Marine Le Pen interdite aux obsèques de Chirac : au nom des « valeurs républicaines », peut-être ?

FUNERAILLES CHIRAC

Les années, que dis-je, les décennies passent et si l’on nous assure que tout change, on voit bien qu’en réalité, rien ne change.

Voilà trente ans que le Front national sert de repoussoir à la classe politique, trente ans qu’on l’ostracise, qu’on dresse à chaque élection un cordon sanitaire autour de ses candidats, qu’on évite de serrer la main de ses élus de crainte qu’ils ne transmettent la peste brune… Trente ans qu’on traite ses électeurs de crétins bas de plafond qui sentent le pâté et la sueur sous les bras, et trente ans que ça ne sert strictement à rien, sinon à renforcer le parti en question et persuader les millions de gens qui gravitent autour du sort inique qui lui est fait.

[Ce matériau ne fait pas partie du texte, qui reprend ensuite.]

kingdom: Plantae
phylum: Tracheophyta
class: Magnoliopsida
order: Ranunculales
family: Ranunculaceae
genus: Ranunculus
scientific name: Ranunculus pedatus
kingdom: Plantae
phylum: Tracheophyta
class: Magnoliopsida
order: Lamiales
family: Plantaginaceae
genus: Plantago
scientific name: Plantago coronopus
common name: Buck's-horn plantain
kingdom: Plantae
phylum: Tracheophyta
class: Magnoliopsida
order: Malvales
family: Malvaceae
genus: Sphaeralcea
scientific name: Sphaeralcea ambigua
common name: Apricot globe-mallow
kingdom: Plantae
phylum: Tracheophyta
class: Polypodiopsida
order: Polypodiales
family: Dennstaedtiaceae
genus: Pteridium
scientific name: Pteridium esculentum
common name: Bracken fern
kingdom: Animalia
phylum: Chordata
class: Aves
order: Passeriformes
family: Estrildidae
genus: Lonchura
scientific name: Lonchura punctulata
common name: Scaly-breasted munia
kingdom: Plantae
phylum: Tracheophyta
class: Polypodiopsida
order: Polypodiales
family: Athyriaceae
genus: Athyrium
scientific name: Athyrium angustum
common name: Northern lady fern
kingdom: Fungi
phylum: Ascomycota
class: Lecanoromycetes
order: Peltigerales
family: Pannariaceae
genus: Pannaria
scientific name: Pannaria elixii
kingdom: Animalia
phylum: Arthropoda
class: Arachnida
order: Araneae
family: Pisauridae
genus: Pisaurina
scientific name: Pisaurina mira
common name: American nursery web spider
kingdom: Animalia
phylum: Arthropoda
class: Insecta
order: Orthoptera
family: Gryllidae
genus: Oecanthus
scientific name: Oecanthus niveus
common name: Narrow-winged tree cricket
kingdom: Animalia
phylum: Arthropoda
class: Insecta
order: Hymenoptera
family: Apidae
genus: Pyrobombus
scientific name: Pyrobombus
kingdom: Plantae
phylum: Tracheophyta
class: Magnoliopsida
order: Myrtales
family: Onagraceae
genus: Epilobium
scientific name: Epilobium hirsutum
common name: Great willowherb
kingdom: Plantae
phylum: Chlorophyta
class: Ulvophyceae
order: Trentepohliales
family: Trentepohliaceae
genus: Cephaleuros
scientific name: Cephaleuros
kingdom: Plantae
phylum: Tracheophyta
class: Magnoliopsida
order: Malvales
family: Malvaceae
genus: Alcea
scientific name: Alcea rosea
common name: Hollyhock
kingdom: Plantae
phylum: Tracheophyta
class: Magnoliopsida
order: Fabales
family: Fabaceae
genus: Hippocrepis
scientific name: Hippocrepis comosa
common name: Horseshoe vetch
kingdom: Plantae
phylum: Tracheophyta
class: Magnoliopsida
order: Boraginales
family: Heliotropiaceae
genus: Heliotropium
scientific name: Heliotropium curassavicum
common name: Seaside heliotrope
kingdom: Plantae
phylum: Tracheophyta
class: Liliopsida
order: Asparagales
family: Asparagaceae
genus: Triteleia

Invraisemblable stratégie dont il faut reconnaître, le nez sur les chiffres, qu’elle dessert, au fil du temps, infiniment plus ceux qui l’appliquent que ceux qu’elle vise. En conséquence de quoi, les décennies passant, on finirait presque par supposer que l’objectif est bien, à terme, celui-là : placer l’ex-Front national devenu Rassemblement national en position de gouverner pour faire le sale boulot que les autres ne veulent pas faire ? Comprenez : nettoyer les écuries d’Augias.

Dernier épisode en date de cette fumisterie républicaine : l’interdiction « morale » faite à Marine Le Pen d’assister aux obsèques de Jacques Chirac.

Une fois connu le déroulement des cérémonies, la présidente du Rassemblement national avait en effet déclaré, dans l’émission « Dimanche en politique », qu’elle entendait s’y rendre, jugeant sa présence fondée, cela, « au-delà des divergences politiques ». Or, comme le rapportait mercredi Le Canard enchaîné, repris par Valeurs actuelles, l’Élysée en a décidé autrement.

On se demandera sans doute ce que Marine Le Pen allait faire dans cette galère. Simplement son métier d’élue de la République, rien d’autre. Car avant la personne, avant les divergences politiques qui n’étaient un mystère pour personne, Jacques Chirac était un président de la Ve République qui resta douze ans au pouvoir. De ce fait, en vertu d’un décret de 1989 relatif aux cérémonies publiques et établissant que les élus de la République, et notamment les députés, sont « conviés de fait » auxdites cérémonies, elle pouvait y assister de droit.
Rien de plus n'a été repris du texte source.